# Kahr PM9 barrel problem



## mikeb (Dec 10, 2009)

Hey guys new to this forum and new to kahr. Anyway got a new PM9 the other day and just broke it down and cleaned it really good last night. Upon the reassembly look-over noticed the cut-out hole in the slide at the end of barrel looked off. Of course with gun empty I looked straight at the front of the gun. At the end of the barrel where it just barely sticks out of slide there is a 1/8th inch crescent shaped gap between slide and the top of the barrel. It covers the upper half above the barrel. The bottom half of the barrel sits very tight against the slide,could not even stick a hair in between the slide and barrel. I looked at my glocks and the barrel fits uniformly inside the slide cut-out. 
Looks as if when the hole was cut in the slide for the barrel it was cut to high and had to cut more out of the bottom to make the barrel fit in straight. That is why the bottom of the barrel fits so tight against the slide. Has anyone else noticed this? Have not shot it yet because I am not sure if I should bring it back and exchange it for another?

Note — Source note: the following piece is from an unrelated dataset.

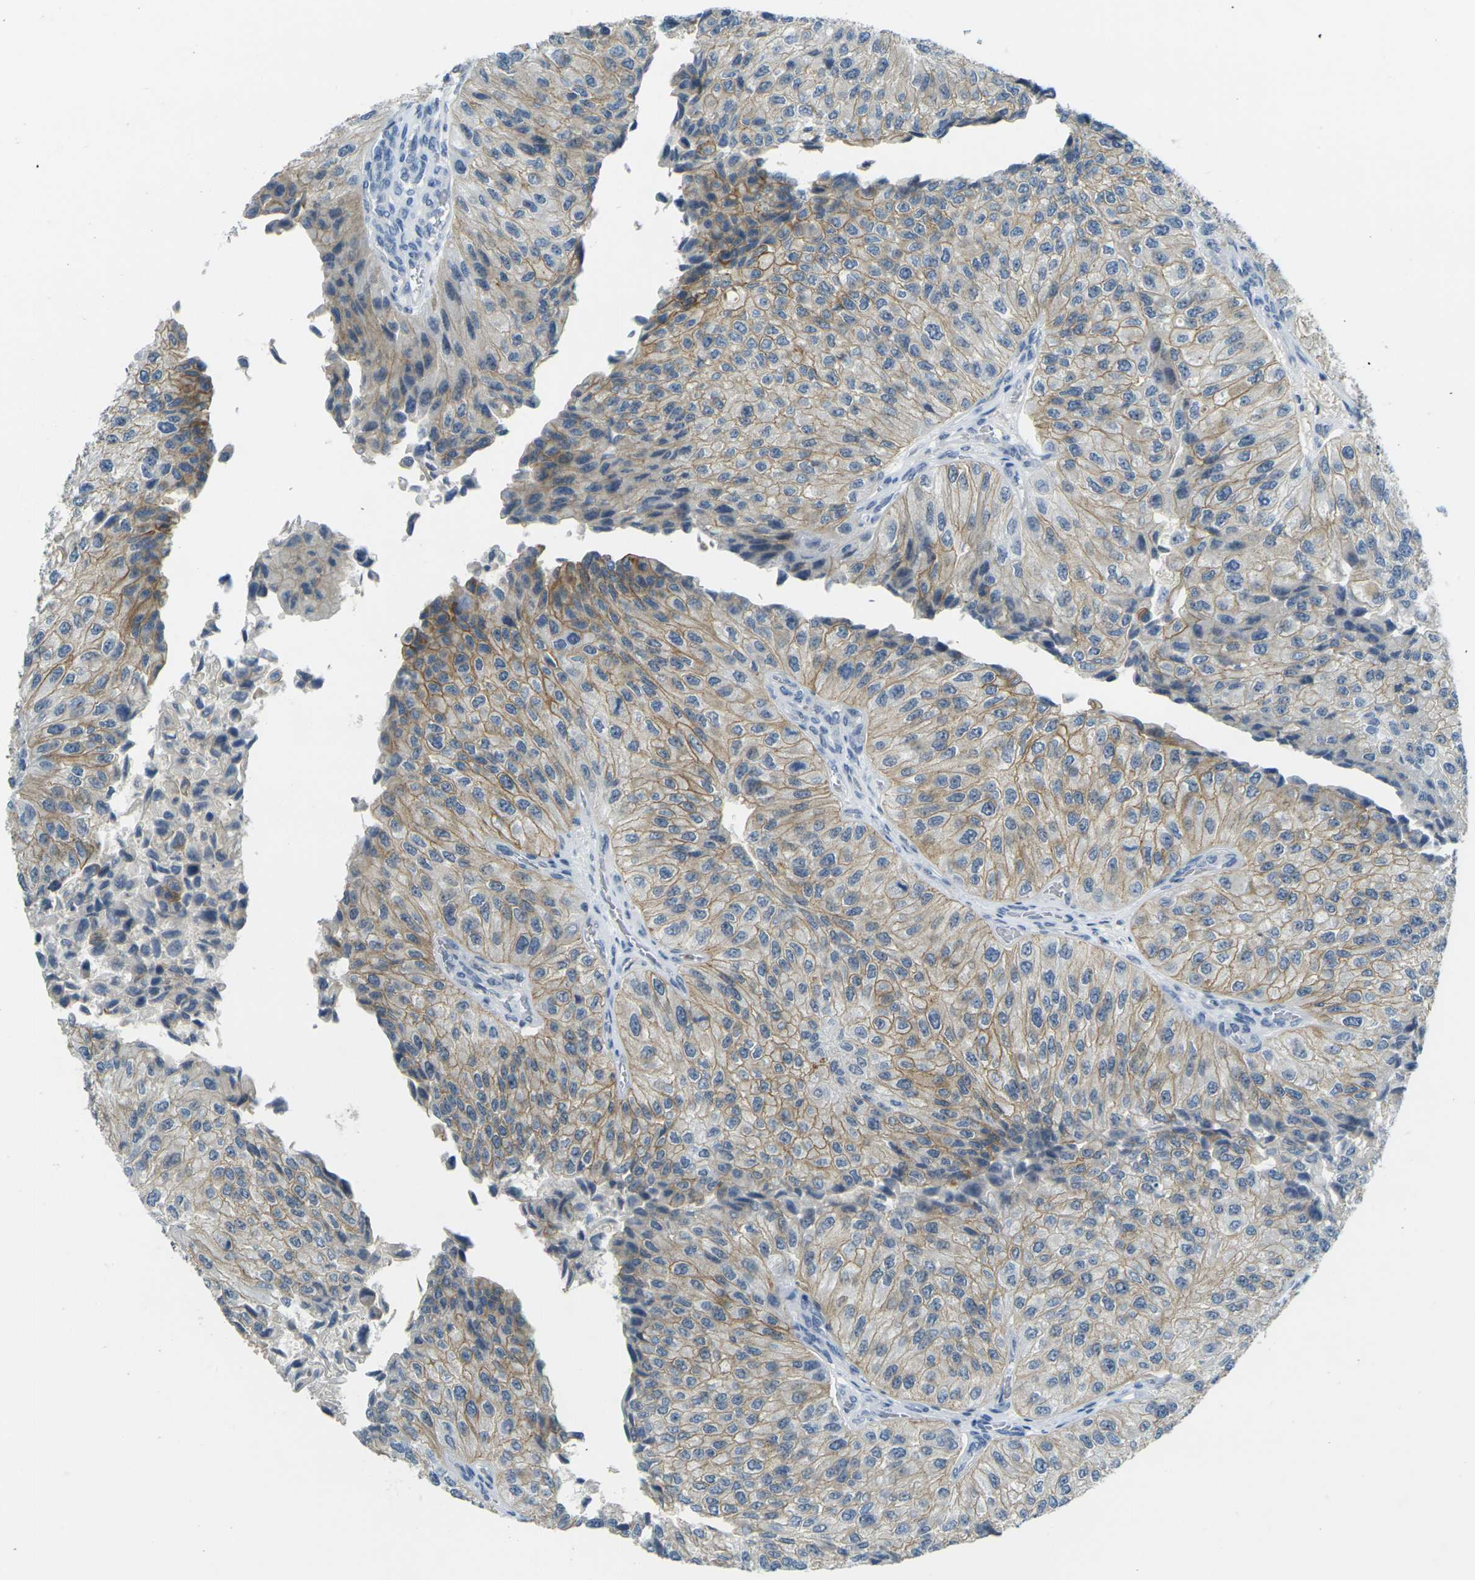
{"staining": {"intensity": "moderate", "quantity": "25%-75%", "location": "cytoplasmic/membranous"}, "tissue": "urothelial cancer", "cell_type": "Tumor cells", "image_type": "cancer", "snomed": [{"axis": "morphology", "description": "Urothelial carcinoma, High grade"}, {"axis": "topography", "description": "Kidney"}, {"axis": "topography", "description": "Urinary bladder"}], "caption": "Urothelial carcinoma (high-grade) stained for a protein (brown) demonstrates moderate cytoplasmic/membranous positive expression in approximately 25%-75% of tumor cells.", "gene": "SPTBN2", "patient": {"sex": "male", "age": 77}}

Any ideas? Would appreciate the help. Thanks.


----------



## recoilguy (Apr 30, 2009)

It is the same on my Kahr and most other guns the best explaination I have found is here

http://www.czforumsite.info/index.php?topic=27616.0

It is from the CZ forum but it is the same issue and the same explaination.

RCG


----------



## sliponby (Nov 16, 2009)

Ditto on my PM9. Wierd, because I just noticed it earlier today and I log on and here's this post describing the same problem. I thought about contacting Kahr but I've got ~600 rounds thru it without any accuracy issues. The barrel on the CZ site with the gap at 12 o'clock looks like the barrel on my PM9. Glad to know it's a non-issue.:smt1099


----------